1. Initiation of replication in E. coli occurs at a specific site on the E. coli genomic DNA, known as OriC, in the cell's circular chromosome. The OriC site contains three repeats of an AT rich sequence near some sequences bound by the DNA A protein.

2. Replication initiation begins with binding of the several copies of the DNA A protein to the OriC site. Bending and wrapping of the DNA around DNA A proteins causes the AT-rich sequences noted above to become single-stranded.

3. Next, the DNA BC complex binds the DNA B protein (helicase) to each of the single strands in opposite orientations. The DNA C protein is released in the process. Next, SSB and primase bind the exposed single-stranded regions and cause DNA A protein to be released. The primases begin synthesizing RNA primers (remember - 5' to 3' RNA synthesis only also) in opposite directions on each strand. The primases DO NOT require a pre-existing primer to function.

4. Note that replication is bi-directional - two replication forks pointed in opposite directions from the origin. They meet later at a termination site on the other side of the genomic DNA.

5. Eukaryotic DNA replication is coordinated tightly with the cell cycle. Checkpoints during the cell cycle ensure that progression through the cell cycle does not occur if there are problems with the DNA. When such conditions arrive, the repair process can be initiated and if repair cannot be performed, a series of events resulting in cellular death may start to occur.

6. Eukaryotic chromosomes differ from prokaryotic DNAs in being linear. The linear ends of the chromosomes are called telomeres. Telomeric sequences have thousands of copies of repeats of short sequences.
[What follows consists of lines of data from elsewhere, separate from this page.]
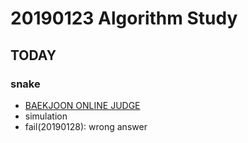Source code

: # 20190123 Algorithm Study

## TODAY
### snake
* [BAEKJOON ONLINE JUDGE](https://www.acmicpc.net/problem/3190)
* simulation
* fail(20190128): wrong answer

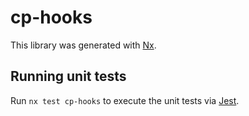 # cp-hooks

This library was generated with [Nx](https://nx.dev).

## Running unit tests

Run `nx test cp-hooks` to execute the unit tests via [Jest](https://jestjs.io).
7. The enzyme that builds telomeres is called telomerase and is found predominantly in fetal and cancer cells, as well as fertilized eggs. Differentiated cells for the most part do not appear to have an active telomerase.

8. With each round of DNA replication, linear chromosomes in eukaryotes shorten. Thus, the more telomeric sequences a chromosome has, the more divisions it can undergo before the telomeres are "eaten up".

9. Telomerase is a reverse transcriptase - an enzyme that uses an RNA template (a circular RNA that it carries) to synthesize DNA. Other reverse transcriptases are found in retroviruses, such as HIV.

10. Damage to DNA can occur chemically (deamination of adenine to form hypoxanthine), by oxidation (creation of 8-oxo-guanine by reactive oxygen species reaction), by reaction with an aflatoxin metabolite, by reaction with a cross-linking reagent, such as psoralen, and by dimerization of adjacent thymines stimulated by ultraviolet light. These systems require repair - deescribed below. Another system requiring repair is DNA sliding, which can occur amid repeating sequences. Lack of a repair system for these leads to Huntington's disease.